HOUSE BILL REPORT
SSB 5937
As Passed House
April 7, 1993
Title: An act relating to inclusion in the statutory seven percent debt limitation of indebtedness for which the state treasury is reimbursed for the principal and interest payments on the indebtedness.
Brief Description: Including certain indebtedness in the calculation of the seven percent debt limitation.
Sponsors: Senate Committee on Ways & Means (originally sponsored by Senators Quigley, Snyder, Gaspard, von Reichbauer, Vognild, A. Smith, Rinehart, McAuliffe, Drew, Hargrove, Sheldon, Loveland, Haugen, Erwin, Sutherland, Jesernig, Skratek, Spanel, Niemi, Roach, Hochstatter and Deccio).
Brief History:
Reported by House Committee on:
Capital Budget, March 18, 1993, DPA;
Passed House - Amended, April 7, 1993, 98-0.
HOUSE COMMITTEE ON CAPITAL BUDGET
Majority Report: Do pass as amended. Signed by 13 members: Representatives Wang, Chair; Ogden, Vice Chair; Sehlin, Ranking Minority Member; Morton, Assistant Ranking Minority Member; Brough; R. Fisher; Jacobsen; Jones; Ludwig; Romero; Silver; Sommers; and Thomas.

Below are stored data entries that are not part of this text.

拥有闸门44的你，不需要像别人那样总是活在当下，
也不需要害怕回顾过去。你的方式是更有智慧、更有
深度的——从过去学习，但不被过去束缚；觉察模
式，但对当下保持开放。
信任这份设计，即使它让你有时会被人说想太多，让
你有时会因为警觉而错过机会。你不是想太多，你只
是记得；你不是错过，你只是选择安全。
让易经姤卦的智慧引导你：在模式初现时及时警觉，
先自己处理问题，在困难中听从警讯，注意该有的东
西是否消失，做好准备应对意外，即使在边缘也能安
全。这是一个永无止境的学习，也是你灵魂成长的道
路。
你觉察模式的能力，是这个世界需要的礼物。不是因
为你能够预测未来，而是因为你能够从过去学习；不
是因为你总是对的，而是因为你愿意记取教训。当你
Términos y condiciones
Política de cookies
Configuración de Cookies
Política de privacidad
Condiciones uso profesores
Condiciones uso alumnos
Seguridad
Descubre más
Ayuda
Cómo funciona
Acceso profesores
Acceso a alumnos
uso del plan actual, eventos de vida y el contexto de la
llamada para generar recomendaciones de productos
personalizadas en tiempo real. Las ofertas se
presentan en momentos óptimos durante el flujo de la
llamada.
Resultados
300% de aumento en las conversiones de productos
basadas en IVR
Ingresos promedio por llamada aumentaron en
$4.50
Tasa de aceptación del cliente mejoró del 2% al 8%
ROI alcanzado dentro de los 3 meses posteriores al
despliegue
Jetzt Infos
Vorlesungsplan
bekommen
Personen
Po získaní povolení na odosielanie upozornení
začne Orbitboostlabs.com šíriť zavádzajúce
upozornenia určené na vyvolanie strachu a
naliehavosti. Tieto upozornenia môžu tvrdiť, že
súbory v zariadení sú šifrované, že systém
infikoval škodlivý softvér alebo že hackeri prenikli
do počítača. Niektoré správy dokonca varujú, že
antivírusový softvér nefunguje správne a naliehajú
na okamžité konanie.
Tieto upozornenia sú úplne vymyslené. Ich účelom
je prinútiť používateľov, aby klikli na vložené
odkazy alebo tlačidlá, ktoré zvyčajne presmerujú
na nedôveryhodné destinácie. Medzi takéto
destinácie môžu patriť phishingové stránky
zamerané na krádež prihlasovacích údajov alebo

Staff: Bill Robinson (786-7140).
Background: The state constitution, when ratified by a vote of the people in 1889, authorized the state to meet casual deficits or failure of revenues by contracting debt up to a limit of $400,000 without a vote of the people. The state could issue debt beyond the limit after receiving a favorable vote by a majority of the voters at a general election.
In 1972, the voters approved a constitutional amendment authorizing the Legislature to issue debt without voter approval, provided that principal and interest payments in any year did not exceed 9 percent of the average of the prior three years general state revenues. The amendment defined general state revenues and identified specific types of debt that are outside the debt limit and, therefore unlimited. These types of debt are voter approved debt, debt payable from gas taxes and motor vehicle license fees, bonds payable from the permanent common school fund, and bonds issued to meet temporary deficiencies in the state treasury. Voter approved debt requires a majority vote at either a state general or special election.
In 1979, the state Legislature adopted a statutory limit on the amount of state debt. The statutory debt limit is 7 percent of the average of the prior three years general state revenues. In 1983, under threat that the state might exceed the 7 percent limit, the Legislature excluded reimbursable bonds from the statutory debt limit. These bonds are called "reimbursable bonds" because revenue sources other than general state revenues are used to reimburse the general fund for the principal and interest costs on the bonds. These sources include such revenue items as hospital patient fees, student tuition, and hotel and motel taxes.
In 1991, the governor's capital budget recommended increasing the 7 percent debt limit to 8 percent to meet the increasing level of borrowed money to finance new initiatives in the budget. The Legislature avoided raising the state debt limit by funding a major portion of the higher education and public school construction budget from reimbursable bonds which technically fall outside of the debt limit. The school bonds are reimbursed from the state property tax and the higher education bonds are reimbursed from student tuition. The use of these types of reimbursable bonds has reduced the effectiveness of the statutory debt limit.
Summary of Bill: The general exclusion of reimbursable bonds from the statutory 7 percent debt limit is eliminated on July 1, 1993. After that date certain bonds are specifically excluded from the 7 percent debt limit. Bonds are excluded if the state treasury is reimbursed from money outside the state treasury, higher education building fees, indirect costs recovered from federal grants and contracts, and fees and charges associated with hospitals operated or managed by state universities. Higher education student operating fees are included in the 7 percent limit if the fees are in the state treasury or in a local fund.
Fiscal Note: Not requested.
Effective Date: The bill contains an emergency clause and takes effect July 1, 1993.
Testimony For: The state needs to restore the original intent of the debt limit by eliminating the technicality that allows state general fund bond payments to be excluded from the limit. Doing so will have the effect of putting more discipline into the capital budget process.
Testimony Against: None.
Witnesses: Senator Quigley (prime sponsor).